Government is seeking to raise over GH¢2 billion by listing 15 targeted State-Owned Enterprises (SOEs) in order to make them profitable and attractive to investors, Deputy CEO of Ghana Stock Exchange (GSE), Ms. Abena Amoah has said.
The GSE, according to Madam Amoah, has entered into a formal partnership and is currently working with the Ministry of Public Enterprises and State Interest and Governance Authority (SIGA) to ensure that the initiative comes to fruition through assessment of the SOEs to ensure that they are investment ready.
Speaking to the B&FT at the 10th edition of Ghana Economic Forum (GEF) in Accra, she said, the 15 enterprises, has been assessed with high prospects of returns on any such investments.
The GSE noted that its analysis and assessment shows these 15 companies are currently doing well among some 100 SOEs and listing them on the exchange will be very attractive to investors to easily raise the targeted amount.
“The discussions on timeframe are ongoing and what we are waiting for is the formal government approval of the first group of SOEs. We are waiting to start working with their advisors and to list them on the market,” she said.
Indeed, the GSE, since the last three years, in 2018, after listing of MTN through an IPO, has not made any significant listing on the market through any public offer. That listing, registered a record amount of over GH¢1 billion.
Madam Amoah said one of the reasons for the need to list and float shares is to securitize revenue sources of these SOEs and to enable them to raise capital from the public for operations and not burdening government for financing purposes.
The listing, according to her, will also enable government not to borrow funds to operationalize and finance activities of these SOEs.
“More importantly, the upcoming listing would also strengthen and improve corporate governance of these SOEs through strong management boards, continuity in management and sustainable financing,” she said.
Performance of SOEs
SOEs are key features of Ghana’s economy and can be sources of fiscal risks to the country’s public finances.
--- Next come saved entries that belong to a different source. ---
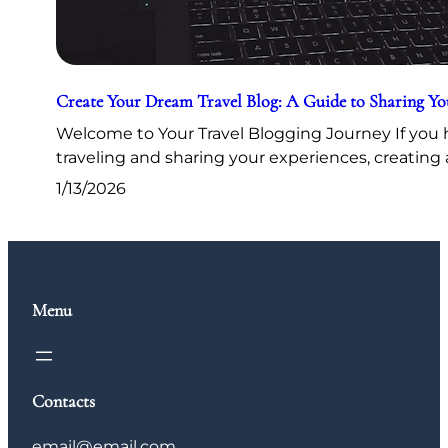
Create Your Dream Travel Blog: A Guide to Sharing Y
Welcome to Your Travel Blogging Journey If you h
traveling and sharing your experiences, creating 
1/13/2026
Menu
Contacts
email@email.com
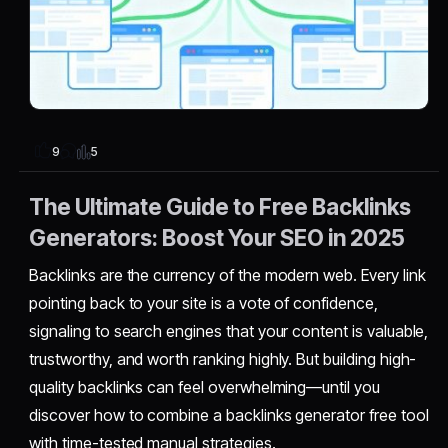
5
9
The Ultimate Guide to Free Backlinks
Generators: Boost Your SEO in 2025
Backlinks are the currency of the modern web. Every link
pointing back to your site is a vote of confidence,
signaling to search engines that your content is valuable,
trustworthy, and worth ranking highly. But building high-
quality backlinks can feel overwhelming—until you
discover how to combine a backlinks generator free tool
with time-tested manual strategies.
Unfortunately, most these entities, in a long while, tend to underperform due to a variety of factors, including fundamental problems in their governance, failing to operate like modern, autonomous and professionally run companies.
While the total 126 of Ghana’s SOEs is valued at GH¢110 billion, representing approximately 27 percent of the nation’s 2020 gross domestic product (GDP), almost all of these companies have been making losses in the last years.
As of the end of 2019, an aggregate net loss of GH¢586.4 million was recorded in the SOEs sector, and this compares to a loss position of GH¢188 million in 2018
Indeed, between 2015 and 2019, SOEs have consistently posted negative operating margins, averaging around 10 percent.
However, prudent management to generate 10 percent return on the assets can generate GH¢11 billion to the national coffers and the enterprises. This could result in the employment of more than 700,000 people in the public and civil service.